Er selbst starb an den Folgen eines Attentates. Trotz dieser
Bedrohungen sahen die Meister und ihre Gefolgschaft nicht
über Ungerechtigkeiten und den Missbrauch im Namen der
Religion hinweg, sondern stellten sich den Mächtigen und
blieben ihrem Lebensweg treu.
Von der Frau wird man geboren; in der Frau wächst man heran. Mit
einer Frau verlobt und vermählt man sich. Von der Frau erfahren
wir Freundschaft; durch die Frau setzt sich der Gang der Welt fort.

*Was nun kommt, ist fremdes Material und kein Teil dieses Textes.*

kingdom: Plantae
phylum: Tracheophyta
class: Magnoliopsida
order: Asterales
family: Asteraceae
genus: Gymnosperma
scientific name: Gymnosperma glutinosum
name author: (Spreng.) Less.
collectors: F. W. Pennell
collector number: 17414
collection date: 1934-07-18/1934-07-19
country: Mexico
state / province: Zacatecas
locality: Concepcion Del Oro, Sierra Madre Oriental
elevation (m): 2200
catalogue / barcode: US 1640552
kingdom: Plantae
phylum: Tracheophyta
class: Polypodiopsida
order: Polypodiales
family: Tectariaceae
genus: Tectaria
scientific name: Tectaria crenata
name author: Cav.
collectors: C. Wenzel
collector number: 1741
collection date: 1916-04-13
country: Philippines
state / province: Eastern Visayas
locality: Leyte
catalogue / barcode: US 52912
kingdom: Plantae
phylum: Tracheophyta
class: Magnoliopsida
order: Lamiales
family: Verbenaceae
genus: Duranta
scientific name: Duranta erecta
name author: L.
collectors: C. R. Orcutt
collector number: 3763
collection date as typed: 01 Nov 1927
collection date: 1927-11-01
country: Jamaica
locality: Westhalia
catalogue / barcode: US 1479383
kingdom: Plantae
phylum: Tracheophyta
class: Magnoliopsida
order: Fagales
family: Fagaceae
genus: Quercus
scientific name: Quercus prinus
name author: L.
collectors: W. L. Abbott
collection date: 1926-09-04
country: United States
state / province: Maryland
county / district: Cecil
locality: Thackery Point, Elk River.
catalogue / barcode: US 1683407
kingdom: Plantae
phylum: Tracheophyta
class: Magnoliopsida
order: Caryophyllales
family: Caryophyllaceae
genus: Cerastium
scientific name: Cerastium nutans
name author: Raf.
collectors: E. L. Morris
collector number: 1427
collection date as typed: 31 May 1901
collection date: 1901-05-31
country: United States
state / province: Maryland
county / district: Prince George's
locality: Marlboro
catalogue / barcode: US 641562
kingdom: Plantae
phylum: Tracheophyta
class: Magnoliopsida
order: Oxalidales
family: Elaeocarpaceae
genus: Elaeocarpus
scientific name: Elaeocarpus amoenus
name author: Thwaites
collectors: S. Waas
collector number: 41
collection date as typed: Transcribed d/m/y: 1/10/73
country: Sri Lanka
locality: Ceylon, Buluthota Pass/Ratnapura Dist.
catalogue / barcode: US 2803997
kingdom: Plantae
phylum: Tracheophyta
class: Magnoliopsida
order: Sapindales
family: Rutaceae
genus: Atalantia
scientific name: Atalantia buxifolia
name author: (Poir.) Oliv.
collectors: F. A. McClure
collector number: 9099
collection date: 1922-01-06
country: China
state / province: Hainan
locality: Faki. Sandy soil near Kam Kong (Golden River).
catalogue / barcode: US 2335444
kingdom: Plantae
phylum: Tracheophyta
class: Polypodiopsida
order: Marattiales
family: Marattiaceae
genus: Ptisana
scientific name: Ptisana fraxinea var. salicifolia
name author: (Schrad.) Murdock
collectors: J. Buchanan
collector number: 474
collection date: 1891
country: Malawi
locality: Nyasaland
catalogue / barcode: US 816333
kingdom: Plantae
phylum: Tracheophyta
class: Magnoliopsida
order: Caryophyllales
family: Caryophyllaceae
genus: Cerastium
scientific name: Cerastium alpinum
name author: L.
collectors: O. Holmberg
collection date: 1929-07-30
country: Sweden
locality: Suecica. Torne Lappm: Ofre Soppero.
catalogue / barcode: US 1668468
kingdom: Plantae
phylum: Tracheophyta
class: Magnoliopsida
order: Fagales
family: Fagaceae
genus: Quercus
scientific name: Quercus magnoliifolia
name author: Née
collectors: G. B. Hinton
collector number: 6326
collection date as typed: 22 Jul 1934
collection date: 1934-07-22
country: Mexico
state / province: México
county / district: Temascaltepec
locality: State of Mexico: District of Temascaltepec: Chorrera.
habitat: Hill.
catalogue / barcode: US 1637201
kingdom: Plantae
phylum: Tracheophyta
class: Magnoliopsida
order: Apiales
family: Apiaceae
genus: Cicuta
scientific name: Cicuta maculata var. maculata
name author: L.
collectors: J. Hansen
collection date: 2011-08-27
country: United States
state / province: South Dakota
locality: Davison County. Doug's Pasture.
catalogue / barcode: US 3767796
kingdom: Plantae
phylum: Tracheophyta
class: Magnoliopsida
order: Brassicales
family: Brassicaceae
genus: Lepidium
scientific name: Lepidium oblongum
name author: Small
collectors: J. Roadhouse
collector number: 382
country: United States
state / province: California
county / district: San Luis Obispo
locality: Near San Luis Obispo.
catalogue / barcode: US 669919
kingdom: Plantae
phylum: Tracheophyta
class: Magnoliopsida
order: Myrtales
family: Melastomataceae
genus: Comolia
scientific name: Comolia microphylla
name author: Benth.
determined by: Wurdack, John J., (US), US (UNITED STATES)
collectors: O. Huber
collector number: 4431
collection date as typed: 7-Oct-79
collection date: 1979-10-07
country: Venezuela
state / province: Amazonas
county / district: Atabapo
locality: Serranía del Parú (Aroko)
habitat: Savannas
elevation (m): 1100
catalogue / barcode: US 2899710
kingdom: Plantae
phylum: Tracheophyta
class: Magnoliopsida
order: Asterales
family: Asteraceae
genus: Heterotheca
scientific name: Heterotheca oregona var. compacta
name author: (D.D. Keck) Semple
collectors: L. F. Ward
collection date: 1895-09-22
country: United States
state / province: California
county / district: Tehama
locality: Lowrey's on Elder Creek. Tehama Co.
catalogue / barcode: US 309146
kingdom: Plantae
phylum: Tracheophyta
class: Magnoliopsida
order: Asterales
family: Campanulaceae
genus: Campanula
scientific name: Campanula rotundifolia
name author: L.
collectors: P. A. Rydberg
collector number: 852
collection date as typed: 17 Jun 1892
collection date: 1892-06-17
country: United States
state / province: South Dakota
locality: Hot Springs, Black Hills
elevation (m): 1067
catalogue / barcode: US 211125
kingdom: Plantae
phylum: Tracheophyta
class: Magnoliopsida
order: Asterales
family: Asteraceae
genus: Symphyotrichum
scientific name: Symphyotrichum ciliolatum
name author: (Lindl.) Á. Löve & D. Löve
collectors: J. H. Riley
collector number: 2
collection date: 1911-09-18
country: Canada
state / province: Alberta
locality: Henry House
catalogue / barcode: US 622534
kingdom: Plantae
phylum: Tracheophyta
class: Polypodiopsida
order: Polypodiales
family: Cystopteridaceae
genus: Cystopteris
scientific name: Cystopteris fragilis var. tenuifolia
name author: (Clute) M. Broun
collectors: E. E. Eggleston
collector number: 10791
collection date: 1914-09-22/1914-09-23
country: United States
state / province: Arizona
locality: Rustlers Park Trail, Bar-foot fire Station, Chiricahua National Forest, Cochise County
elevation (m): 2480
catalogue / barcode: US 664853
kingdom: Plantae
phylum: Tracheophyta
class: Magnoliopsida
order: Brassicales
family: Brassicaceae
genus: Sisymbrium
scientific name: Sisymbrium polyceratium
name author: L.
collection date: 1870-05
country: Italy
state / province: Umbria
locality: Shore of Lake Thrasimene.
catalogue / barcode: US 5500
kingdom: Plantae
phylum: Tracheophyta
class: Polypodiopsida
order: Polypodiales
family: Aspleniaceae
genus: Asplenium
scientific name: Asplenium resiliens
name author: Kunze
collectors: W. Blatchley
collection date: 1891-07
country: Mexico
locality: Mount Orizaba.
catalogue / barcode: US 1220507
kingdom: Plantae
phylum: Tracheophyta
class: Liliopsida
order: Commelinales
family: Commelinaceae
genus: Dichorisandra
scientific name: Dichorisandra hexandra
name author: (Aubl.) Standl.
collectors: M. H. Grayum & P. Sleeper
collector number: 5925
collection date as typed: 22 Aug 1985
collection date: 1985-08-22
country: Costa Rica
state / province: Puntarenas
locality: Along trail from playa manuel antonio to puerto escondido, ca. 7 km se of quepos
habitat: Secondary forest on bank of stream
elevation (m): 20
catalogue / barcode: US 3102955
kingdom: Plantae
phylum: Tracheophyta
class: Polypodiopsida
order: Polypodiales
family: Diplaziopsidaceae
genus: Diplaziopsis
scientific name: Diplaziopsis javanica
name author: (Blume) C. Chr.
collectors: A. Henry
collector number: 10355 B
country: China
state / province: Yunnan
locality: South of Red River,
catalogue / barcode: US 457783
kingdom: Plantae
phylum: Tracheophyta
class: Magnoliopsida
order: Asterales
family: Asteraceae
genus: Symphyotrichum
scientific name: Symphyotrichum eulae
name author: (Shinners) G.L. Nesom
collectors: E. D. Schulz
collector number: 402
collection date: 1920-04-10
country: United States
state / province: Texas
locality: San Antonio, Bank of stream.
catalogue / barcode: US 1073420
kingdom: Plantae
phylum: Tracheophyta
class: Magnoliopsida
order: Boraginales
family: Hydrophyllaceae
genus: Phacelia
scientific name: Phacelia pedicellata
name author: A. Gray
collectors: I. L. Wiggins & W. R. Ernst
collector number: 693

[...] Wie kann man sie als schlecht bezeichnen, wo sie doch
Frommen das Leben schenkt? Aus einer Frau entsteht eine Frau,
niemand wäre ohne die Frau. Nanak, ganz ohne Frau ist nur der
Eine Wahre.
AGGS, M. 1, Seite 473
Die Meister haben vorgelebt, dass wahrhafte Religion nicht
das Wohl einer bestimmten Gruppe, sondern alle Menschen
im Blick hat. Sie haben gezeigt, dass Religion niemals nach
Herrschaft strebt, sondern die Regierenden und Menschen
zu Weitsicht und Tugend anleitet. In diesem Sinne inspiriert
die Sikh-Religion auch in der heutigen Zeit zu einer
toleranten, friedlichen, solidarischen und optimistischen
Haltung jenseits abgrenzender Dogmen.